E difatti alla piantagione di nuovi vigneti si dedica nei futuri 20 anni che precedono la nascita dello stabilimento. In un solo anno acquista 100.000 barbatelle, mentre altre ne acquista a Caltagirone. A questo proposito scrive ancora all’amico:
«Sono qui a Pachino da tre giorni e lavoro. Ho mandato il curatolo e il fattore a Caltagirone per incettare barbatelle. La quantità che se ne potrà avere e il prezzo di acquisto deciderà della quantità di terre che dovranno piantarsi».
La piantumazione iniziò e nel giro di circa cinque anni furono avviate a produzione migliaia di ettari di terre incolte: fu la risposta indiretta al suo nemico Crispi! Il latifondo poteva rendere e reggere!
La data di inizio dell’imponente costruzione, sorta in contrada Lettiera, vicino Marzamemi, è il 1897 e si deve all’impegno e alla testardaggine del Di Rudinì. Sorse in una contrada a pochi chilometri dal mare e già allora si impose come novità assoluta nell’enologia del Sudest, diverso in tutto rispetto ai palmenti fino ad allora conosciuti, fu considerato come il simbolo della lotta e vittoria sulla fillossera e sulla inoperosità dei proprietari locali.

----------------

#### [CONSEGNA]
Prosegua il testo sullo stabilimento vinicolo di contrada Lettiera, riprendendo subito dopo la sua ultima frase. Le righe riportate di seguito non hanno alcun ruolo nello svolgimento dell'esercizio.

#### [VOCI ESTRATTE]
----------------

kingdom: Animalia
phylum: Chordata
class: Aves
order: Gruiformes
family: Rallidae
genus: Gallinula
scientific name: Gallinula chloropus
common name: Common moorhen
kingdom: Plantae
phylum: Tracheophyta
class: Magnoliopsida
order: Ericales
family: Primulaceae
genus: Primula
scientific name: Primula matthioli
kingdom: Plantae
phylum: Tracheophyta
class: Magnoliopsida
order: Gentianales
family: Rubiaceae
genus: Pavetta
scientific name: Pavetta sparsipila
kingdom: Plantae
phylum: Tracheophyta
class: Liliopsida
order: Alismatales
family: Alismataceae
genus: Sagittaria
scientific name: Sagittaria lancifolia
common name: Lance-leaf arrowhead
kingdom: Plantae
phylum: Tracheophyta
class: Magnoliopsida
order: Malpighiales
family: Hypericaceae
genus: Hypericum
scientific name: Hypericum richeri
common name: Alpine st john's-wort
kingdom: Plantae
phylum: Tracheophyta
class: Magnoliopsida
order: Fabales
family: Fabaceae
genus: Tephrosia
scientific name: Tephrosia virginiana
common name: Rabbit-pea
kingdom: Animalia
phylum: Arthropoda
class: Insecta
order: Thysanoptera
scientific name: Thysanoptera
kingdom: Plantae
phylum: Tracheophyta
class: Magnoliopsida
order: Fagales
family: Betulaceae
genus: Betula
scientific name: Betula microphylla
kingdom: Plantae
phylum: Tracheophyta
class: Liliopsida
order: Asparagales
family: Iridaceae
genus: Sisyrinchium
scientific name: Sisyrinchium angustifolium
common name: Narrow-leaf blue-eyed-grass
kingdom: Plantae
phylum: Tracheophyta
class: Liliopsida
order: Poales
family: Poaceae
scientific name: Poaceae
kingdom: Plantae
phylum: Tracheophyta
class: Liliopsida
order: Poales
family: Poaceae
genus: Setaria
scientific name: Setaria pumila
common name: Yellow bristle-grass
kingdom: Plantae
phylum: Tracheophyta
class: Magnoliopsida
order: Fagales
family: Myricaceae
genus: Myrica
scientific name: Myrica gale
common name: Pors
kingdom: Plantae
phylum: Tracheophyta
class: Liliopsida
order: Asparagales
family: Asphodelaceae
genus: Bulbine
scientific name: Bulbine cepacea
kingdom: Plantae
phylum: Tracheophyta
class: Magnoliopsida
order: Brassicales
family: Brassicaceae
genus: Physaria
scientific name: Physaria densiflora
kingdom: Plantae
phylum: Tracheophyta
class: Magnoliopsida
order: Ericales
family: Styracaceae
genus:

----------------

#### [SOLUZIONE]
Il progetto si deve all’ing. Adorno di Palermo e i lavori furono seguiti dall’ing. Ciavola di Pachino. Lo stabilimento era diviso in settori a seconda della destinazione d’uso e delle funzioni svolte in ciascun ambiente e, cosa curiosa e significativa, erano dedicati ai membri della sua famiglia (con qualche malevola esclusione), altre portavano il termine tecnico legato alla funzione:
1. Tunnel Vincenzo; 2. Cantina Marchesa; 3. Cantina Livia; 4. Cantina Carlo (il figlio); 5. Cantina Francesco Paolo; 6. Piano Rudinì; 7. Sala macchine; 8. Tinaia Leonida; 9. Tinaia centrale; 10. Tinaia ponente; 11. Sala torchi; 12. Tettoia ponente; 13. Casotti caldaie; 14. Sala filtri Tafuri; 15. Casa Rossa; 16. Corridoio Casa Rossa; 17. Laboratorio di enotecnica; 19. Tinaia inferiore vinelli [8].
Per comunicare più rapidamente coi suoi collaboratori, quando era fuori Sicilia, il marchese fece impiantare un telegrafo tutto particolare, poiché era basato su un codice di comunicazione alfa numerico che conosceva solo lui e il suo amministratore cav. Giuseppe Tafuri! Il quaderno aveva questo titolo: «Istruzioni per cifrare un messaggio».
A parte questa curiosità, che aveva il fine di sviare la concorrenza, naturalmente il sistema di coltivazione si basava sulla gabella dei diversi fondi in cui era diviso il vastissimo vigneto.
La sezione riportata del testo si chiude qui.